_Given information_

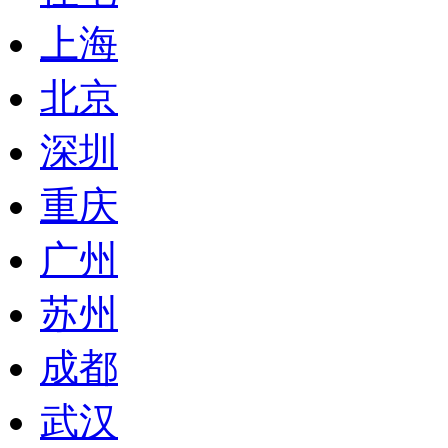
上海
北京
深圳
重庆
广州
苏州
成都
武汉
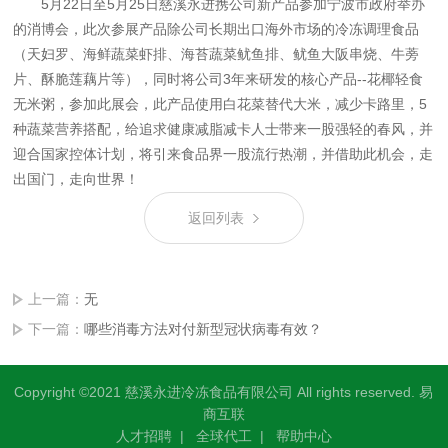
5月22日至5月25日慈溪永进携公司新产品参加宁波市政府举办
的消博会，此次参展产品除公司长期出口海外市场的冷冻调理食品
（天妇罗、海鲜蔬菜虾排、海苔蔬菜鱿鱼排、鱿鱼大阪串烧、牛蒡
片、酥脆莲藕片等），同时将公司3年来研发的核心产品--花椰轻食
无米粥，参加此展会，此产品使用白花菜替代大米，减少卡路里，5
种蔬菜营养搭配，给追求健康减脂减卡人士带来一股强轻的春风，并
迎合国家控体计划，将引来食品界一股流行热潮，并借助此机会，走
出国门，走向世界！
返回列表
上一篇：
无
下一篇：
哪些消毒方法对付新型冠状病毒有效？
Copyright ©2021 慈溪永进冷冻食品有限公司 All rights reserved.
易
商互联
人才招聘
|
全球代工
|
帮助中心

_Exercise objective_
Exactly as written, reproduce all of the entries while dropping the pictures.

_Task output_
上海
北京
深圳
重庆
广州
苏州
成都
武汉
5月22日至5月25日慈溪永进携公司新产品参加宁波市政府举办
的消博会，此次参展产品除公司长期出口海外市场的冷冻调理食品
（天妇罗、海鲜蔬菜虾排、海苔蔬菜鱿鱼排、鱿鱼大阪串烧、牛蒡
片、酥脆莲藕片等），同时将公司3年来研发的核心产品--花椰轻食
无米粥，参加此展会，此产品使用白花菜替代大米，减少卡路里，5
种蔬菜营养搭配，给追求健康减脂减卡人士带来一股强轻的春风，并
迎合国家控体计划，将引来食品界一股流行热潮，并借助此机会，走
出国门，走向世界！
返回列表
上一篇：
无
下一篇：
哪些消毒方法对付新型冠状病毒有效？
Copyright ©2021 慈溪永进冷冻食品有限公司 All rights reserved.
易
商互联
人才招聘
|
全球代工
|
帮助中心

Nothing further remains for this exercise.